Penyadapan di R KUHAP diatur dalam Bagian Kelima tentang Penyadapan pada Pasal 83 dan 84. Secara garis besar Inisiatif pengaturan Penyadapan dalam Rancangan KUHAP harus diapresiasi, namun sayangnya Rancangan KUHAP justru tidak mengatur hal – hal lain yang menjadi kunci atas validitas penyadapan diantaranya adalah (i) wewenang untuk melakukan, memerintahkan maupun meminta penyadapan, (ii) tujuan penyadapan secara spesifik, (iii) kategori subjek hukum yang diberi wewenang menyadap, (iv) adanya izin dari atasan, atau izin hakim sebelum menyadap, (v) tata cara penyadapan, (vii) pengawasan terhadap penyadapan, (viii) penggunaan hasil penyadapan, dan (ix) mekanisme komplain apabila terjadi kerugian yang timbul dari pihak ketiga atas dilakukannya tindakan penyadapan tersebut, serta pengaturan lain berupa sanksi pelanggaran, dan mekanisme internal untuk menjamin HAM seperti penyadapan dalam keadaan mendesak, keikutsertaan pihak ke-tiga dalam tehknis penyadapan dan hal lain nya.
Lemahnya pengaturan penyadapan dalam R KUHAP diperburuk dengan keadaan pembahasannya di DPR. Selain lemahnya partisipasi publik, konstelasi pemilu 2014 dan transisi masa jabatan DPR juga turut serta dalam menyita waktu dan perhatian DPR. Hasilnya, pembahasan R KUHAP di DPR berjalan setengah hati. Padahal, dengan waktu yang semakin singkat, secara kuantitas jumlah pasal dan daftar isian masalah (DIM) yang harus dibahas cukup banyak (1.169 daftar isian masalah). Secara kualitas, materi yang dibahas juga sangat kompleks dan berdampak luas pada struktur hukum serta hak asasi manusia.
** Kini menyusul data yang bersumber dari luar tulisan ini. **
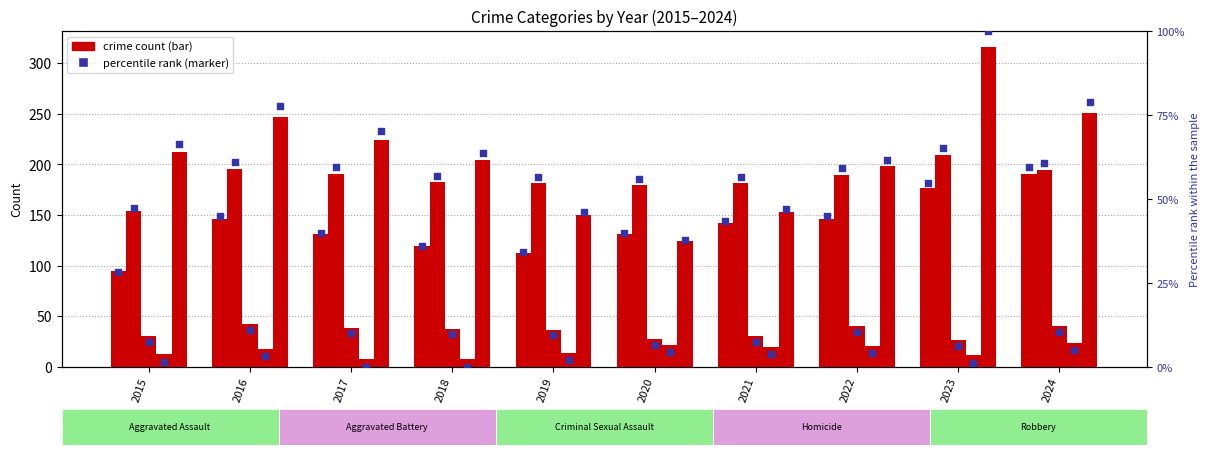

Which series has the largest Y range (max minus min)?

Robbery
Untuk itu dalam kesempatan yang sama, ICJR mendorong agar dihentikannya pembahasan R KUHAP di DPR RI dalam periode 2009 – 2014. ICJR berharap, R KUHAP dapat dibahas dengan lebih serius dan merangkul berbagai pihak pemangku kepentingan untuk Periode Legislatif 2014 – 2019 mendatang, termasuk mengenai isu penyadapan.